▶ TEXTAUSZUG
+ + + + + + +

Foto: ORF TVthek Screenshot

Man möchte meinen, die neuen Sendungen wäre ORF 3 ein bisschen peinlich, dem Spartenkanal mit dem Beinamen "Kultur und Information". So leise sind noch wenige neuen Programme on air gegangen, und noch weniger welche zur besten ORF-Sendezeit zwischen 19.18 und 19.45 Uhr, gegen "Bundesland Heute" und "Zeit im Bild".

Seit Dienstagabend spielt der dritte Kanal des öffentlich-rechtlichen Fernsehens gegen die Regionalnachrichten im zweiten Kanal des öffentlich-rechtlichen Fernsehens Regionalnachrichten. Und wer um 19.30 Uhr noch nicht genug Regionales gesehen hat, dem serviert ORF 3 das ebenfalls neue "Österreich Heute – Das Magazin", ebenfalls aus den ORF-Landesstudios.

Weben und Wiener Gassennamen

Ganz unvorbereitet verdoppelt ORF 3 den ländlichen Raum nicht: "Wir möchten täglich eine Zusammenschau der interessantesten Geschichten aus den Bundesländern bringen. Etwas, das man gerne auch in Wien sieht, obwohl es in Vorarlberg entstanden ist", kündigte etwa ORF-3-Chefredakteurin Ingrid Thurnher im März im STANDARD-Interview an.

Am Dienstag waren (jedenfalls im Österreich-"Magazin") die interessantesten Geschichten aus den Bundesländern das Pfingsttreffen der Loretto-Gemeinschaft in Salzburg mit tausenden Jugendlichen, das "alte Handwerk" Weben sowie "Themenviertel" in Wien (gemeint: Orts- und Gassennamen, etwa schwedische).

+ + + + + + +

▶ DATENZEILEN

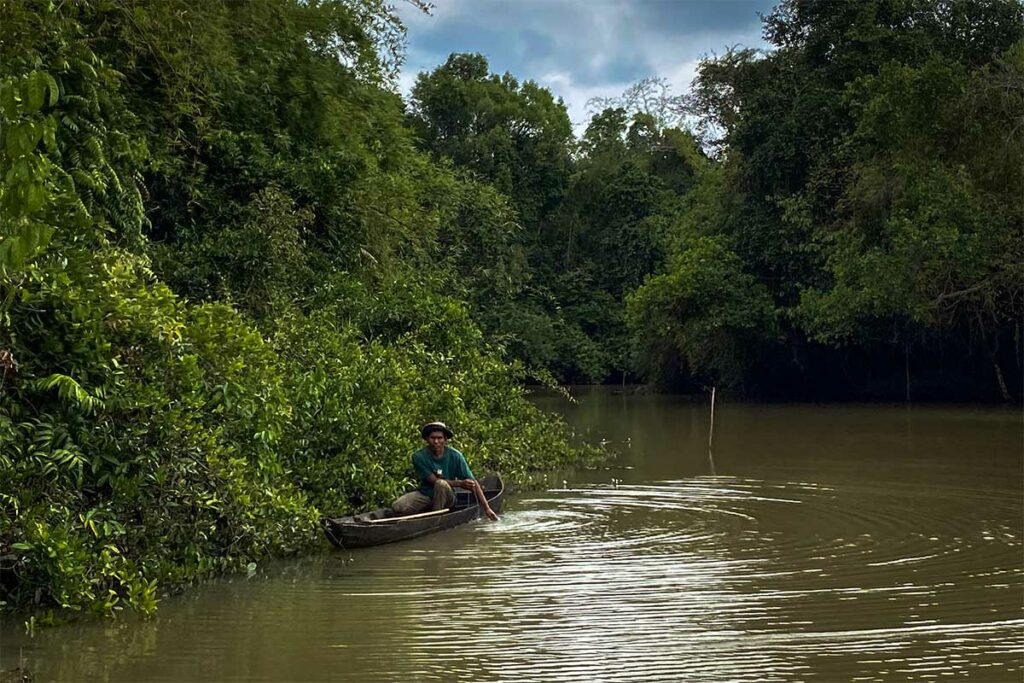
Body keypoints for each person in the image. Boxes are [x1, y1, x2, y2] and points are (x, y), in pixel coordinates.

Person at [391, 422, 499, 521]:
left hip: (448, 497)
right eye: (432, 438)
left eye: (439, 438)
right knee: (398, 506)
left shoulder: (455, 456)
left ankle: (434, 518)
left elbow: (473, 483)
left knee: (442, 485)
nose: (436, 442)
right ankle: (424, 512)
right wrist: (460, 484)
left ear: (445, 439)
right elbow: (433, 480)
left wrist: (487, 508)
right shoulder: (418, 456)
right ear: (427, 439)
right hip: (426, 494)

+ + + + + + +

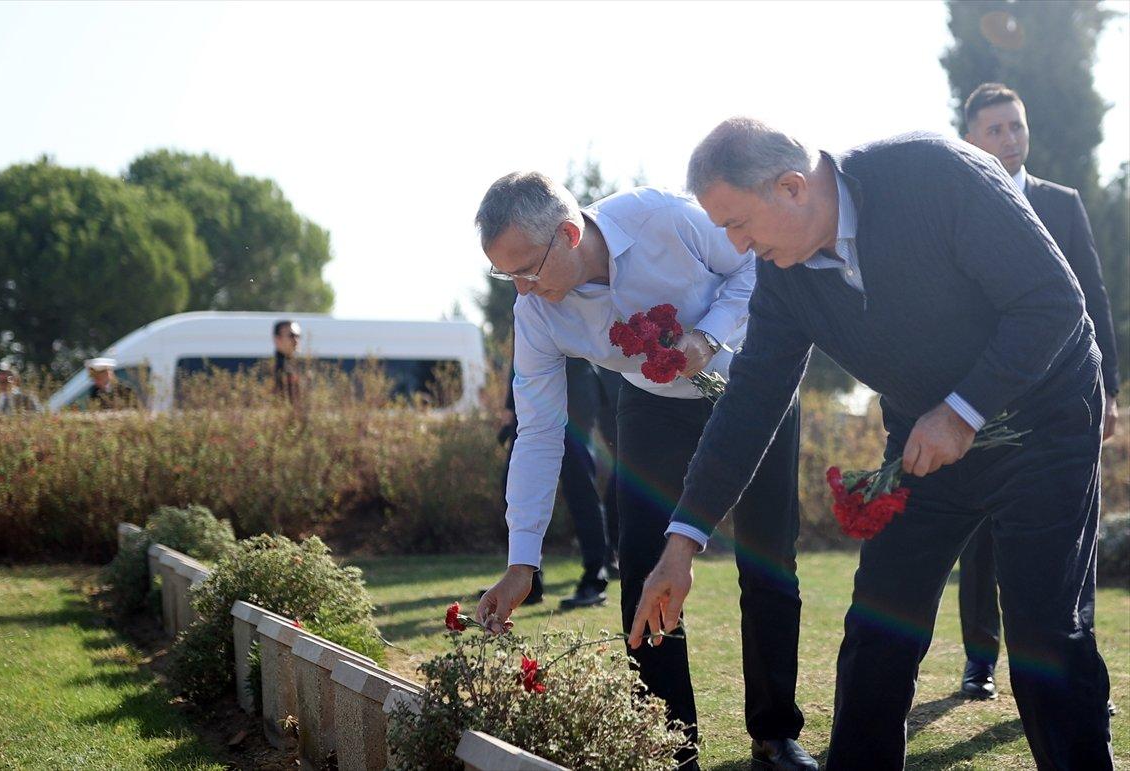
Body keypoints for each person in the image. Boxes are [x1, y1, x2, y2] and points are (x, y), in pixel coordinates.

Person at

+ + + + + + +

▶ AUFGABENBESCHREIBUNG
Gib für jede der folgenden Aussagen mit Ja oder Nein an, ob sie mit dem Textauszug übereinstimmt, und zitiere jeweils die entscheidenden Worte des Textauszugs wörtlich. (a) Die neuen Sendungen von ORF 3 laufen zwischen 19.18 und 19.45 Uhr. (b) Ingrid Thurnher kündigte die Zusammenschau aus den Bundesländern im April an. (c) Das Pfingsttreffen der Loretto-Gemeinschaft fand in Graz statt.

▶ ANTWORT
(a) Ja: „zur besten ORF-Sendezeit zwischen 19.18 und 19.45 Uhr“
(b) Nein: „kündigte etwa ORF-3-Chefredakteurin Ingrid Thurnher im März im STANDARD-Interview an“
(c) Nein: „das Pfingsttreffen der Loretto-Gemeinschaft in Salzburg“